For example, Nikolas Cruz killed 17 students and school officials and injured 17 more during a shooting rampage at Marjory Stoneman Douglas High School in Parkland, Florida, on February 14, 2018. Fifteen students who survived the incident, but who claim to have suffered psychological injuries because of it, sued Broward County, Andrew Medina (a school monitor), Robert Runcie (school superintendent), Scott Israel (Broward County Sheriff), Jan Jordan (captain with the Broward County Sheriff’s Office), and Scot Peterson (school resource officer) for violating their substantive due process rights under the Fourteenth Amendment to the United States Constitution. Specifically, the plaintiffs alleged that the defendants had a constitutional duty to protect them from Cruz and that they violated this duty by intentionally disregarding warnings about Cruz, by maintaining a policy of allowing “killers to walk through a school killing people without being stopped,” and by failing to provide adequate training to school officials. The defendants denied liability on the ground that there is no constitutional duty to protect students from being harmed by third parties.

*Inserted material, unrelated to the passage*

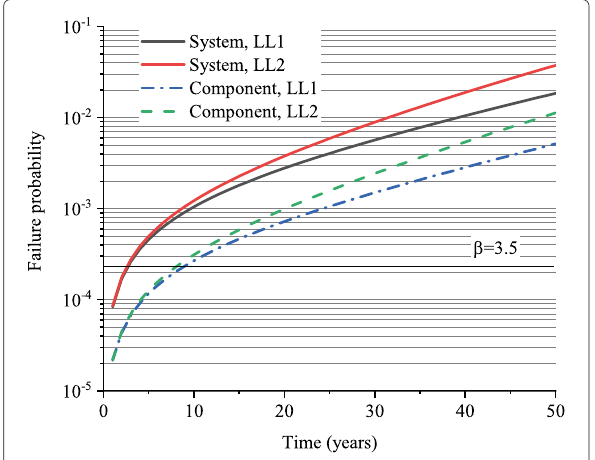
Fig. 3 Time-dependent failure probabilities of a 5-out-of-5 (series) system and a single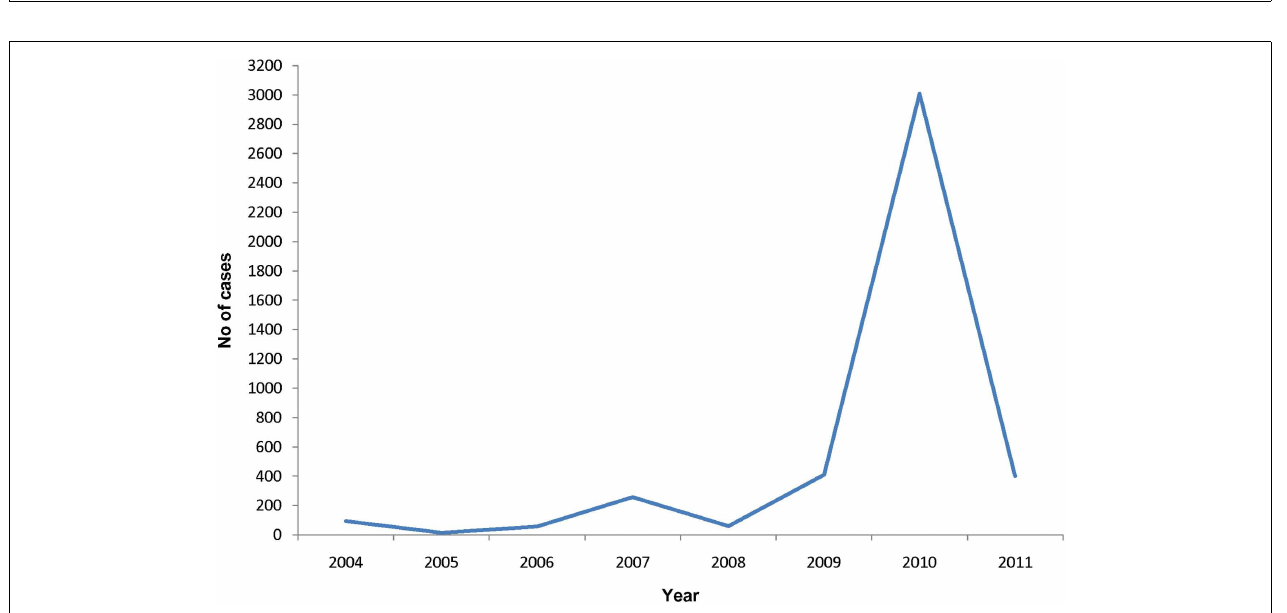
FIGURE 4 | Number of malaria cases in the period 1983–2011 in the Jaffna district. Data from the Anti-Malaria Campaign of the Ministry of Health, Jaffna.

The lawsuit was filed in the United States District Court for the Southern District of Florida and was assigned to Judge Beth Bloom, who was nominated by President Barack Obama and confirmed by the Senate in 2014. In her order granting the defendants’ motions to dismiss, Judge Bloom relied on United States Supreme Court precedent holding that the Due Process Clause is “a limitation on the State’s power to act, not . . . a guarantee of certain minimal levels of safety and security.” In other words, “nothing in the language of the Due Process Clause itself requires the State to protect the life, liberty, and property of its citizens against invasion by private actors,” such as Cruz. Nevertheless, the Due Process Clause does impose a duty on state actors to protect people who are in their custody from harm by third parties. But, as Judge Bloom ruled, this duty does not apply to this case because students are not considered to be in the custody of the state such that they have been deprived of their ability to take care of themselves. Accordingly, the defendants did not violate the plaintiffs’ substantive due process rights.
This case serves as a good reminder that the defendant in any case must have owed the plaintiff a legal duty to act or refrain from acting in a specific way. A moral duty will not suffice. Liability cannot be based on how innocent or sympathetic the plaintiff is. Nor can liability be based on the fact that a tragic event has occurred. There is no question that the plaintiffs in this case were innocent and “deserving,” but that is not enough. There must have been a legal duty. The plaintiffs in this case lost because there is no constitutional duty owed by school officials to protect students from harm inflicted by third parties. To some, this rule may be seen as unfair and contrary to common sense, but there are good policy reasons for it. After all, the purpose of the Due Process Clause was to protect people from the state, not to ensure that the state protected them from each other.